_Problems and tasks_
A. In the passage on the Knesset speaker dispute, how many members must vote to remove a sitting speaker?
B. From the passage on the Knesset speaker dispute, extract verbatim the section starting at "But as Yinon" and ending at "its own speaker.".

_Excerpt to read_
********

It began with Knesset Speaker Yuli Edelstein’s refusal to let the newly elected Knesset vote to replace him as speaker and culminated in two interventions by the High Court of Justice. I’m one of very few people on my side of the political spectrum who considers the court’s initial intervention justifiable. But its second was an unprecedented usurpation of the prerogatives of another branch of government, in flagrant violation of legislation that the court itself deems constitutional.

Edelstein’s refusal, despite its terrible optics, stemmed from a genuine constitutional concern, and was consequently backed even by Knesset legal adviser Eyal Yinon, who had opposed Edelstein many times before and would do so again later in this saga. The problem was that neither political bloc could form a government on its own, yet the proposed new speaker came from the faction of Benny Gantz’s Blue and White Party that adamantly opposed a unity government. Thus whether a unity government was formed or Prime Minister Benjamin Netanyahu’s caretaker government continued, the new speaker would be in the opposition.

But as Yinon told the court, speakers have always come from the governing coalition because an opposition speaker can effectively stymie all government work. And once elected, he would be virtually impossible to oust, since 90 of the Knesset’s 120 members must vote to do so. An opposition speaker would thus “hurt democracy,” warned Yinon. “We’re planting a bug in the system, and this, too, undermines our constitutional fabric.” That’s why Edelstein wanted to wait, as Knesset bylaws permit, until a government was formed and could choose its own speaker.

********

_Information given_

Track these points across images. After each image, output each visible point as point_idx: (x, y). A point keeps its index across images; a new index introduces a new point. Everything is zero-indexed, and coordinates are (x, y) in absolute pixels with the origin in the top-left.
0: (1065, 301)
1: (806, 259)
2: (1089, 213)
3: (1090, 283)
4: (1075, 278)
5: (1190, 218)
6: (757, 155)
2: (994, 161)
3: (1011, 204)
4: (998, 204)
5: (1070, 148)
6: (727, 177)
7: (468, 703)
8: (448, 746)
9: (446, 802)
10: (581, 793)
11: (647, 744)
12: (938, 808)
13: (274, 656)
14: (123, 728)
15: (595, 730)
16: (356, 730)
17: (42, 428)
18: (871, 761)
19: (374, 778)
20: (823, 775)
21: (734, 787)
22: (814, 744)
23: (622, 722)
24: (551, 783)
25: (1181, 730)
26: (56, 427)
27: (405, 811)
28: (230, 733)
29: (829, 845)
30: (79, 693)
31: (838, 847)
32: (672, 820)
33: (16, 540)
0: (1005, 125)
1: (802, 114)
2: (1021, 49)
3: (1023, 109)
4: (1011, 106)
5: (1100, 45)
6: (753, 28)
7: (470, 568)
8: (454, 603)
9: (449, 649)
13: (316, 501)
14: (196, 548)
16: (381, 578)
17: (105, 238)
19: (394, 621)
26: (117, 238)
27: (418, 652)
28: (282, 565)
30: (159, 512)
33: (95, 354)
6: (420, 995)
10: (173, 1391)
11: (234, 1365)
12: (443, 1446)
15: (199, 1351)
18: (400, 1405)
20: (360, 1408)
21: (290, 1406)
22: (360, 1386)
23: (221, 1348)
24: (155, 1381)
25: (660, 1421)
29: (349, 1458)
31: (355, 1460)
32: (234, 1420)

********

_Task solutions_
A. 90 of the Knesset's 120 members.

B.
But as Yinon told the court, speakers have always come from the governing coalition because an opposition speaker can effectively stymie all government work. And once elected, he would be virtually impossible to oust, since 90 of the Knesset’s 120 members must vote to do so. An opposition speaker would thus “hurt democracy,” warned Yinon. “We’re planting a bug in the system, and this, too, undermines our constitutional fabric.” That’s why Edelstein wanted to wait, as Knesset bylaws permit, until a government was formed and could choose its own speaker.